## Required work
The expected output is every line of the data exactly as shown, minus the images.

## Provided material
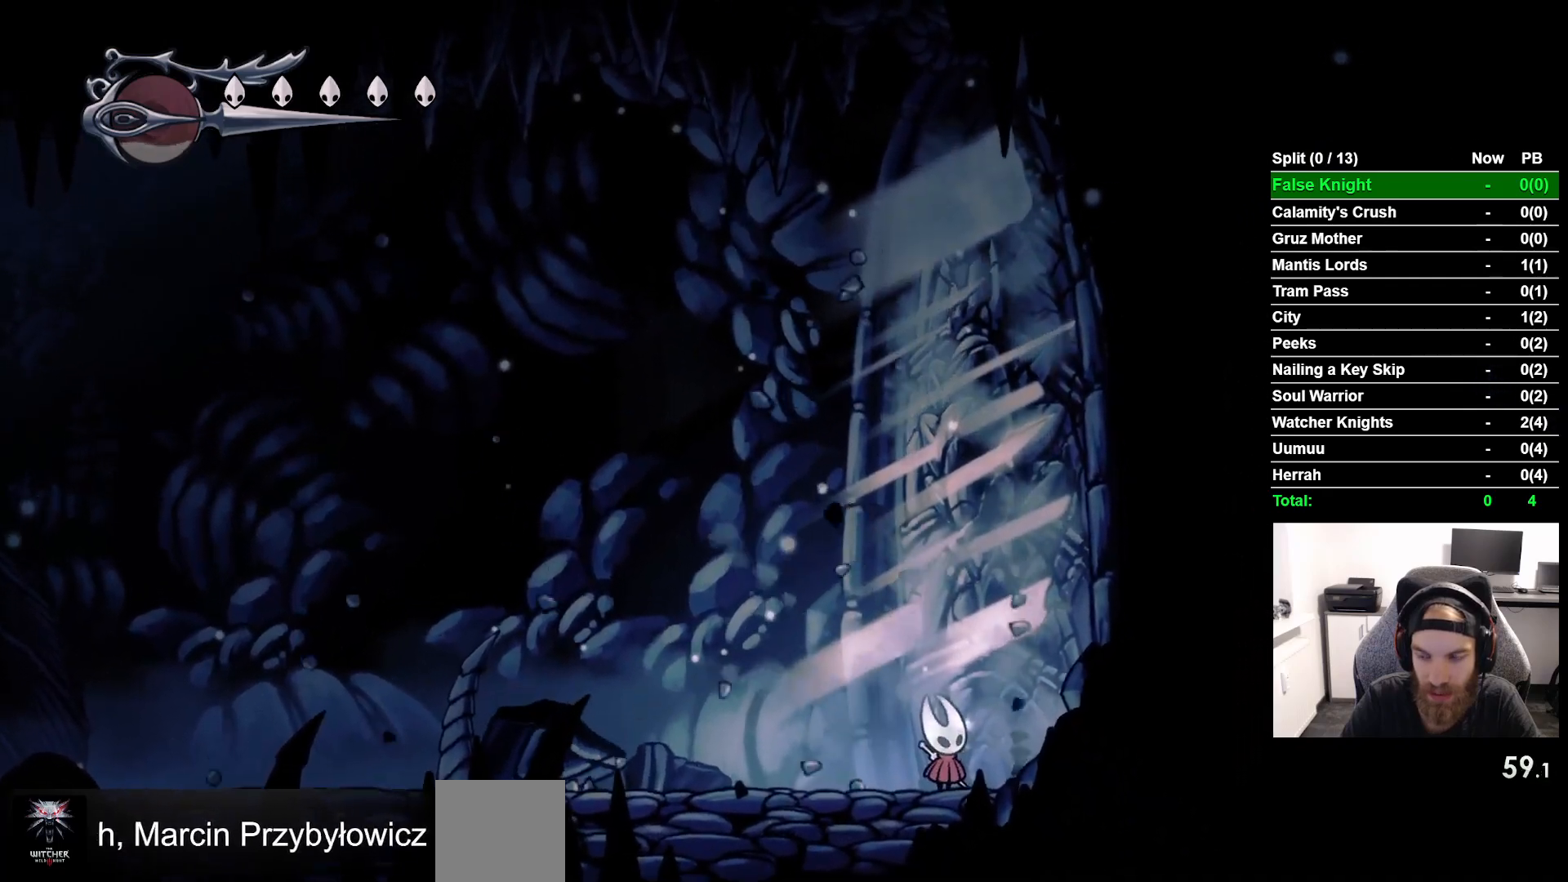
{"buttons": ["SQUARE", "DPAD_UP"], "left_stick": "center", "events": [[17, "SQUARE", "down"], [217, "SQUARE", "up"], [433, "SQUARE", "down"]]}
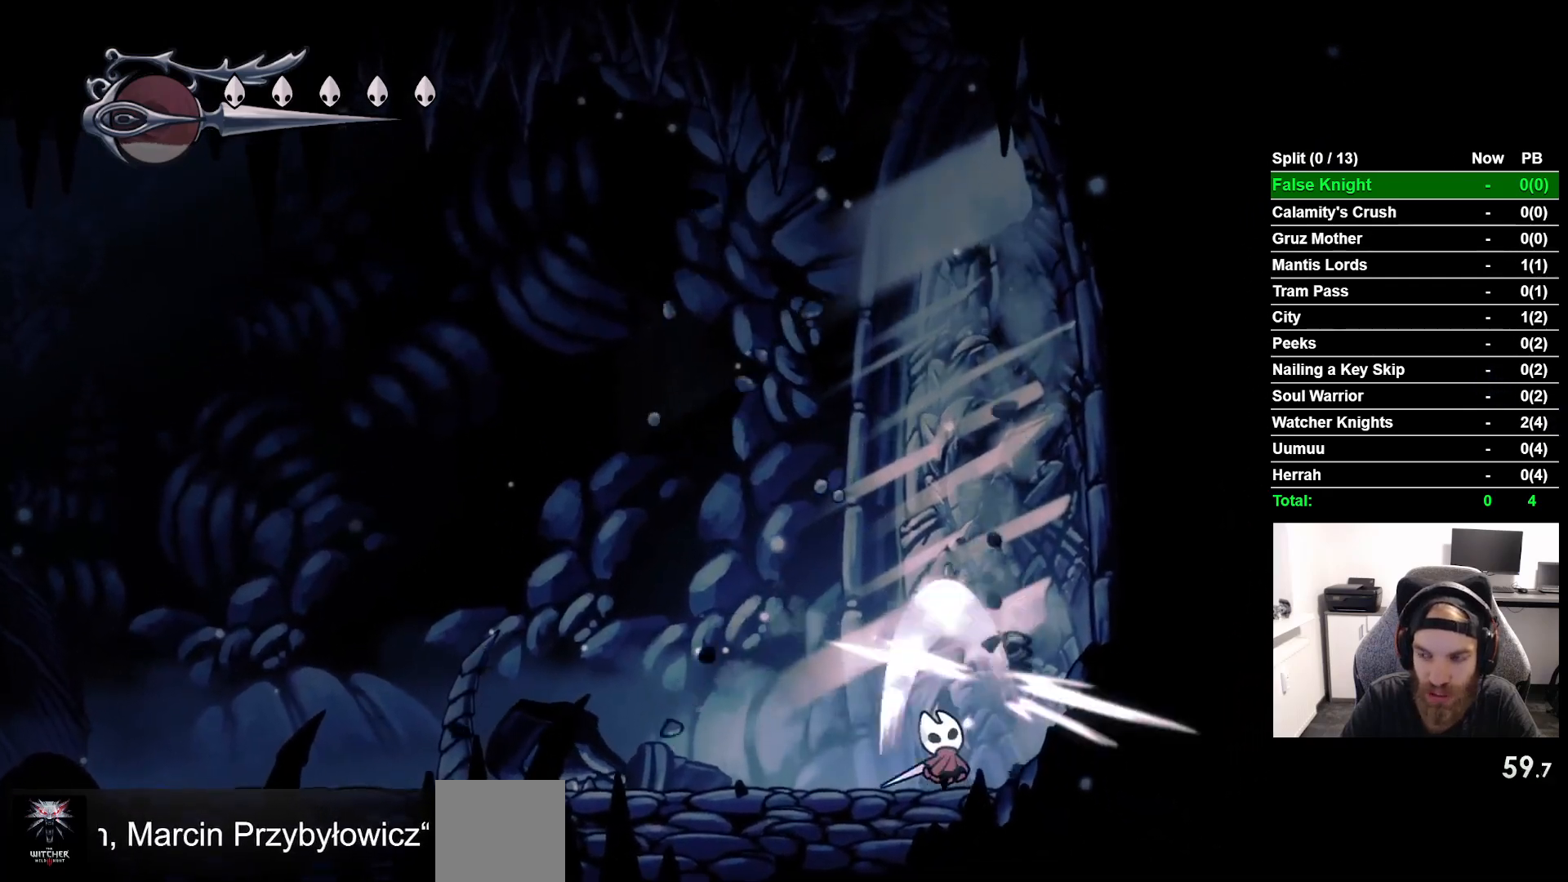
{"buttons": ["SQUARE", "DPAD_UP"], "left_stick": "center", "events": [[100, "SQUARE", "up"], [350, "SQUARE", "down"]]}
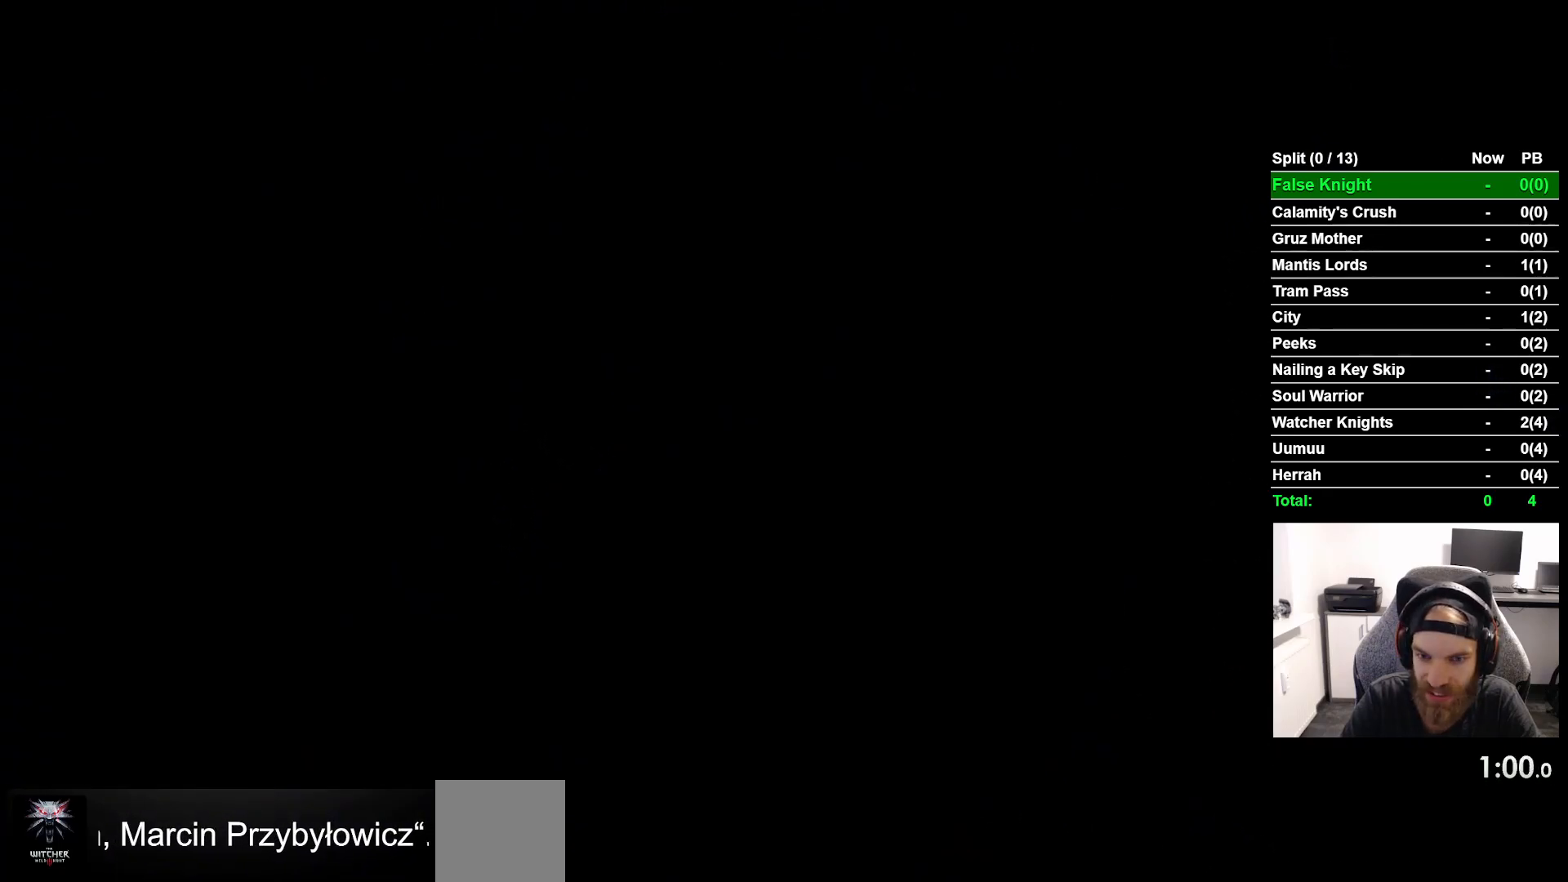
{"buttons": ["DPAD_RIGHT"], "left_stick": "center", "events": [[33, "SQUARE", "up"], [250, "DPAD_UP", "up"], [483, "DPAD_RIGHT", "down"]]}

## Expected output
{"buttons": ["SQUARE", "DPAD_UP"], "left_stick": "center", "events": [[17, "SQUARE", "down"], [217, "SQUARE", "up"], [433, "SQUARE", "down"]]}
{"buttons": ["SQUARE", "DPAD_UP"], "left_stick": "center", "events": [[100, "SQUARE", "up"], [350, "SQUARE", "down"]]}
{"buttons": ["DPAD_RIGHT"], "left_stick": "center", "events": [[33, "SQUARE", "up"], [250, "DPAD_UP", "up"], [483, "DPAD_RIGHT", "down"]]}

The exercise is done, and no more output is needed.